Designing a Conditional Prior Distribution for Flow-Based Generative Models
Noam Issachar, Mohammad Salama, Raanan Fattal, Sagie Benaim
TL;DR
This work tackles inefficiencies in conditional flow-based generation by introducing a condition-specific prior distribution (CPD). The CPD maps a conditioning signal to an average data-point in data space and uses a Gaussian Mixture Model over a latent representation to produce a conditioned prior $p_0(x_0|c)$ that better aligns with the target modes, reducing transport cost. Flow Matching from Conditional Prior Distribution (CPD-FM) then trains a velocity field to transport samples from this CPD to the conditional target, yielding shorter probability paths and lower global truncation error. Empirically, the method achieves faster convergence and superior FID, KID, and CLIP scores on ImageNet-64 and MS-COCO at low NFEs, outperforming CondOT, BatchOT, and DDPM baselines and enabling high-quality conditional generation with fewer sampling steps.
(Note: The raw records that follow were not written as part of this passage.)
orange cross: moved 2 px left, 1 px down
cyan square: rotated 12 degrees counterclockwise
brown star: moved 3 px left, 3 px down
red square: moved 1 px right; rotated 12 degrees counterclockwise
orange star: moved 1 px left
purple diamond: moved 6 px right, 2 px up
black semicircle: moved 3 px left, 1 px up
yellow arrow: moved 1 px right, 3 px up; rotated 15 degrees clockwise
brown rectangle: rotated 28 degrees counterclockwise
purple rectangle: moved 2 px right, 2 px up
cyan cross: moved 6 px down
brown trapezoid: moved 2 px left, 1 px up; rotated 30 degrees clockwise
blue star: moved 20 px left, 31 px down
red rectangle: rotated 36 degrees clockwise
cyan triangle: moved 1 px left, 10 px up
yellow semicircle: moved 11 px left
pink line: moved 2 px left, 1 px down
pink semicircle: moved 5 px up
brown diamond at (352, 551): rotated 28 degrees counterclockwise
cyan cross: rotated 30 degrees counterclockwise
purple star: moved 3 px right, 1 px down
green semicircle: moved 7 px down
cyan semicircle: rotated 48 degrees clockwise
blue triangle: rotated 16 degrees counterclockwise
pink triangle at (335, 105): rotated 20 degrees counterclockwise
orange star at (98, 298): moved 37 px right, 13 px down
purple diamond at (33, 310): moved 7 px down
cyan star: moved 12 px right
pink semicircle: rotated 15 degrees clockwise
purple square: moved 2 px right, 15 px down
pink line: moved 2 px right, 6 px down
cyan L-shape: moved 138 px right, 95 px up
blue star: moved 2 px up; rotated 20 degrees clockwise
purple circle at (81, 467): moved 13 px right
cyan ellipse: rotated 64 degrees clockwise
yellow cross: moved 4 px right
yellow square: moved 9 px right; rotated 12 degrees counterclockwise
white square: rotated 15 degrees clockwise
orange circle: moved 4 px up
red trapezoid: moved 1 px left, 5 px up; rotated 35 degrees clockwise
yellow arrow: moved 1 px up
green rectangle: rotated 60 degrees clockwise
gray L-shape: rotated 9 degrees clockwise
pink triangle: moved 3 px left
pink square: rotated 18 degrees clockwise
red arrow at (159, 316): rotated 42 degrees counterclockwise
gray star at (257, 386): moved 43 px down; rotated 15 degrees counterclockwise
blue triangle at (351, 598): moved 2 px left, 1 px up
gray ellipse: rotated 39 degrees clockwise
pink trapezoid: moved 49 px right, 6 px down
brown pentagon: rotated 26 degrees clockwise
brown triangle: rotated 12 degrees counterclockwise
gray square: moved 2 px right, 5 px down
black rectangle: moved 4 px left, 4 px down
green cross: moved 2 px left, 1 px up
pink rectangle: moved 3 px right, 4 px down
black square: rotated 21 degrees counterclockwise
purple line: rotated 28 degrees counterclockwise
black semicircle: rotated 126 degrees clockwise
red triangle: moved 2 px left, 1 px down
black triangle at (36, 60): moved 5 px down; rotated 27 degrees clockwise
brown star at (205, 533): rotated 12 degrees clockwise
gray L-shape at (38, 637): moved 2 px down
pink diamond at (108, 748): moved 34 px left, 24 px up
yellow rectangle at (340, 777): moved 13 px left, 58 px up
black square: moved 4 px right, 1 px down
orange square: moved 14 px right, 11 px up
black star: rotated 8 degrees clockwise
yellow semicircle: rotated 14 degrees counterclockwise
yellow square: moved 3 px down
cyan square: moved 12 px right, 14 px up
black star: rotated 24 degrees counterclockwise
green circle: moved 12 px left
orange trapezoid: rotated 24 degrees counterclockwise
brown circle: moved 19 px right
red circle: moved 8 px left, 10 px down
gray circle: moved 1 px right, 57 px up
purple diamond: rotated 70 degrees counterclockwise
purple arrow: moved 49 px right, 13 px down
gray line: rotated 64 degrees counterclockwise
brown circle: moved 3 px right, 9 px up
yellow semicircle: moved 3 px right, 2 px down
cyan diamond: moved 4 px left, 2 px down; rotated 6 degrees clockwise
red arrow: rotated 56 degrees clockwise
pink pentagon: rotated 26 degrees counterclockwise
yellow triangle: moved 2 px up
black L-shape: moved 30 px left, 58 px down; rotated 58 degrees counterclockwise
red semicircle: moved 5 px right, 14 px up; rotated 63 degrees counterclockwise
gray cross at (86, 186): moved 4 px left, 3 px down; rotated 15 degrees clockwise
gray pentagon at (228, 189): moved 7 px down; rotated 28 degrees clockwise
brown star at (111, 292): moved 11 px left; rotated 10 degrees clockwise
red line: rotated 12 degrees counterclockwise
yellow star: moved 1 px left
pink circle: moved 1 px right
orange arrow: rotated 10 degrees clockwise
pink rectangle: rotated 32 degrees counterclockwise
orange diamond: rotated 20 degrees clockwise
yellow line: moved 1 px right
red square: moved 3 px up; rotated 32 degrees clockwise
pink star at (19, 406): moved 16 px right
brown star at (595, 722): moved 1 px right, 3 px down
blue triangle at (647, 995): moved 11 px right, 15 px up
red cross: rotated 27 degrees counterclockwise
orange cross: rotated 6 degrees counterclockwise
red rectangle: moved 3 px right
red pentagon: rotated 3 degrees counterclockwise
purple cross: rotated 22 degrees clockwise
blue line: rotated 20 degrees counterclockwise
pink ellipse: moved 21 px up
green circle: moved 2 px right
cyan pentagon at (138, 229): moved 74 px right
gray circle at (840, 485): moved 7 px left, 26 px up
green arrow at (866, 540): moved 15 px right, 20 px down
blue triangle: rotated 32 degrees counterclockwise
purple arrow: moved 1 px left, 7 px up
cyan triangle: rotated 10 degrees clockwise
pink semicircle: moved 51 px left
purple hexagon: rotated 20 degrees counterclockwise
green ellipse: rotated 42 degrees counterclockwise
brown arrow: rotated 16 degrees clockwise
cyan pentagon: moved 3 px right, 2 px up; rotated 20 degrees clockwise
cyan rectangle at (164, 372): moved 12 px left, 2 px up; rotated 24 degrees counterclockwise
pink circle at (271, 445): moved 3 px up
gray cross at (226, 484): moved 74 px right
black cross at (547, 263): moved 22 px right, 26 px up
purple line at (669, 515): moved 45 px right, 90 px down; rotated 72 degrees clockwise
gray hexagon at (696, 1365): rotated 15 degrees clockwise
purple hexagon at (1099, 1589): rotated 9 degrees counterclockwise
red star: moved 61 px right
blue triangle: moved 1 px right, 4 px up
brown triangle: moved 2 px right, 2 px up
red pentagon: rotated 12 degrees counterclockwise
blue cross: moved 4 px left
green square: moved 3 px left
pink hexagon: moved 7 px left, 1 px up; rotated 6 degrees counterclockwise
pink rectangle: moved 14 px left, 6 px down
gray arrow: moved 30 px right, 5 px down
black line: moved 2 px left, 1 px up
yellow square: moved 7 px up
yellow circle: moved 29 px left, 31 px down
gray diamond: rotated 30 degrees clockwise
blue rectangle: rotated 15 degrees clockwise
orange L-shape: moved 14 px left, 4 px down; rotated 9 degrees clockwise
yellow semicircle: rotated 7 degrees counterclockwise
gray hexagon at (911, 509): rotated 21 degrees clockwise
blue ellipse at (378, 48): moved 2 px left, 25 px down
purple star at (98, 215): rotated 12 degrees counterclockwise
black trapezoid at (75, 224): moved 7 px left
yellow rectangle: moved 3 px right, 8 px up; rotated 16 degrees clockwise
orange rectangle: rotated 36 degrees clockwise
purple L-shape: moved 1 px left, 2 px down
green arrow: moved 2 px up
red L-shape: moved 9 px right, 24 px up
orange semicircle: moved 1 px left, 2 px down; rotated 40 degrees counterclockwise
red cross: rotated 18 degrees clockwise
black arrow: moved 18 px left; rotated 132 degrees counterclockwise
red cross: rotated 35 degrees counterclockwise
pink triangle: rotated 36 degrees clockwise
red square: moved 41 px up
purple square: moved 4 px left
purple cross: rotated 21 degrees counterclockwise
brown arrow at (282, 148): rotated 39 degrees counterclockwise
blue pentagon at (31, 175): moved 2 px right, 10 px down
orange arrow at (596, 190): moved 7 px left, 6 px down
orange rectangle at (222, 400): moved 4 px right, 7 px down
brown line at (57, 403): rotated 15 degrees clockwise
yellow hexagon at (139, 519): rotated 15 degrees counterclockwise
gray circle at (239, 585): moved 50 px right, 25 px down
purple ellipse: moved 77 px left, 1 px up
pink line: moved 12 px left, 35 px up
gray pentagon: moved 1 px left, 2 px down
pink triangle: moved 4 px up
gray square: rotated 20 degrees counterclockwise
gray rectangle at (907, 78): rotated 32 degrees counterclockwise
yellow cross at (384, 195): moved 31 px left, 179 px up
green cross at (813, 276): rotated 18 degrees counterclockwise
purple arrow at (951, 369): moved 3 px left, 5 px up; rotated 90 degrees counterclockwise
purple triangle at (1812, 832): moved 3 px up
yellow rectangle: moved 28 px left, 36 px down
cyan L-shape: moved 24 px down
The approach offers a flexible framework that can incorporate discrete or continuous conditioning and opens avenues for applying informative priors to broader conditional generation tasks.
Abstract
Flow-based generative models have recently shown impressive performance for conditional generation tasks, such as text-to-image generation. However, current methods transform a general unimodal noise distribution to a specific mode of the target data distribution. As such, every point in the initial source distribution can be mapped to every point in the target distribution, resulting in long average paths. To this end, in this work, we tap into a non-utilized property of conditional flow-based models: the ability to design a non-trivial prior distribution. Given an input condition, such as a text prompt, we first map it to a point lying in data space, representing an ``average" data point with the minimal average distance to all data points of the same conditional mode (e.g., class). We then utilize the flow matching formulation to map samples from a parametric distribution centered around this point to the conditional target distribution. Experimentally, our method significantly improves training times and generation efficiency (FID, KID and CLIP alignment scores) compared to baselines, producing high quality samples using fewer sampling steps.